**EXERCISE BRIEF:** The records that follow are to be repeated without alteration.

**EXTRACTED ENTRIES:**
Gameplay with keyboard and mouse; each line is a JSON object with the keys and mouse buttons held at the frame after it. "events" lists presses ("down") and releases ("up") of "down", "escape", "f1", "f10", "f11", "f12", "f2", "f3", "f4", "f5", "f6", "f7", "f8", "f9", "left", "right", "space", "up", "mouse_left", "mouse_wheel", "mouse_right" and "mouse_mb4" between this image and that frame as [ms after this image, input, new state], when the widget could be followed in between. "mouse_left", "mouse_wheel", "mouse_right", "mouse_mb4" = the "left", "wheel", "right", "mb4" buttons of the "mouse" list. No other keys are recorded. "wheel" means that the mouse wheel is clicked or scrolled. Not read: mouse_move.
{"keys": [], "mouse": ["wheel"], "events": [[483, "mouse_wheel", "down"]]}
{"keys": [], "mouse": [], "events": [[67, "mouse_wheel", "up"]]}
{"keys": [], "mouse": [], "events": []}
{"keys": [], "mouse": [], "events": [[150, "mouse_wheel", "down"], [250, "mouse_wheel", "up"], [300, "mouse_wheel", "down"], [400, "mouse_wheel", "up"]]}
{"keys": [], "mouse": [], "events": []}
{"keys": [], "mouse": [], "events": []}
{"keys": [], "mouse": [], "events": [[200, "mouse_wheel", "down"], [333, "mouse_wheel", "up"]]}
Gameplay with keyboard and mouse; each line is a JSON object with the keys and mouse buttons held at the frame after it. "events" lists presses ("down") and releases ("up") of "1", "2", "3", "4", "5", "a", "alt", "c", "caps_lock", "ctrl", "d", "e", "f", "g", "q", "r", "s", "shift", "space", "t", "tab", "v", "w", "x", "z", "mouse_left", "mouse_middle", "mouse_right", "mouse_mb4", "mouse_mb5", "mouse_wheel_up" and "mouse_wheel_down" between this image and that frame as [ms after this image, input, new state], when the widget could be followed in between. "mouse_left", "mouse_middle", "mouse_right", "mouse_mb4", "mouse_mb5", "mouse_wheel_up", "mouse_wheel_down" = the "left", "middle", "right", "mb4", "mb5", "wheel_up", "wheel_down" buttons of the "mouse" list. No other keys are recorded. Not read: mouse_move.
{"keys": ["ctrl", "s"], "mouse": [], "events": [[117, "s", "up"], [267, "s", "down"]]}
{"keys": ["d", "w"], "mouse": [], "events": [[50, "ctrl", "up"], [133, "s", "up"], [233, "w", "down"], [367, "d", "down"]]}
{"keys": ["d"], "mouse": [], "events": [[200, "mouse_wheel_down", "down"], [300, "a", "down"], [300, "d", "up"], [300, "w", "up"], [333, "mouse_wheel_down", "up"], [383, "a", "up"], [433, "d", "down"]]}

**OUTPUT BELOW:**
Gameplay with keyboard and mouse; each line is a JSON object with the keys and mouse buttons held at the frame after it. "events" lists presses ("down") and releases ("up") of "down", "escape", "f1", "f10", "f11", "f12", "f2", "f3", "f4", "f5", "f6", "f7", "f8", "f9", "left", "right", "space", "up", "mouse_left", "mouse_wheel", "mouse_right" and "mouse_mb4" between this image and that frame as [ms after this image, input, new state], when the widget could be followed in between. "mouse_left", "mouse_wheel", "mouse_right", "mouse_mb4" = the "left", "wheel", "right", "mb4" buttons of the "mouse" list. No other keys are recorded. "wheel" means that the mouse wheel is clicked or scrolled. Not read: mouse_move.
{"keys": [], "mouse": ["wheel"], "events": [[483, "mouse_wheel", "down"]]}
{"keys": [], "mouse": [], "events": [[67, "mouse_wheel", "up"]]}
{"keys": [], "mouse": [], "events": []}
{"keys": [], "mouse": [], "events": [[150, "mouse_wheel", "down"], [250, "mouse_wheel", "up"], [300, "mouse_wheel", "down"], [400, "mouse_wheel", "up"]]}
{"keys": [], "mouse": [], "events": []}
{"keys": [], "mouse": [], "events": []}
{"keys": [], "mouse": [], "events": [[200, "mouse_wheel", "down"], [333, "mouse_wheel", "up"]]}
Gameplay with keyboard and mouse; each line is a JSON object with the keys and mouse buttons held at the frame after it. "events" lists presses ("down") and releases ("up") of "1", "2", "3", "4", "5", "a", "alt", "c", "caps_lock", "ctrl", "d", "e", "f", "g", "q", "r", "s", "shift", "space", "t", "tab", "v", "w", "x", "z", "mouse_left", "mouse_middle", "mouse_right", "mouse_mb4", "mouse_mb5", "mouse_wheel_up" and "mouse_wheel_down" between this image and that frame as [ms after this image, input, new state], when the widget could be followed in between. "mouse_left", "mouse_middle", "mouse_right", "mouse_mb4", "mouse_mb5", "mouse_wheel_up", "mouse_wheel_down" = the "left", "middle", "right", "mb4", "mb5", "wheel_up", "wheel_down" buttons of the "mouse" list. No other keys are recorded. Not read: mouse_move.
{"keys": ["ctrl", "s"], "mouse": [], "events": [[117, "s", "up"], [267, "s", "down"]]}
{"keys": ["d", "w"], "mouse": [], "events": [[50, "ctrl", "up"], [133, "s", "up"], [233, "w", "down"], [367, "d", "down"]]}
{"keys": ["d"], "mouse": [], "events": [[200, "mouse_wheel_down", "down"], [300, "a", "down"], [300, "d", "up"], [300, "w", "up"], [333, "mouse_wheel_down", "up"], [383, "a", "up"], [433, "d", "down"]]}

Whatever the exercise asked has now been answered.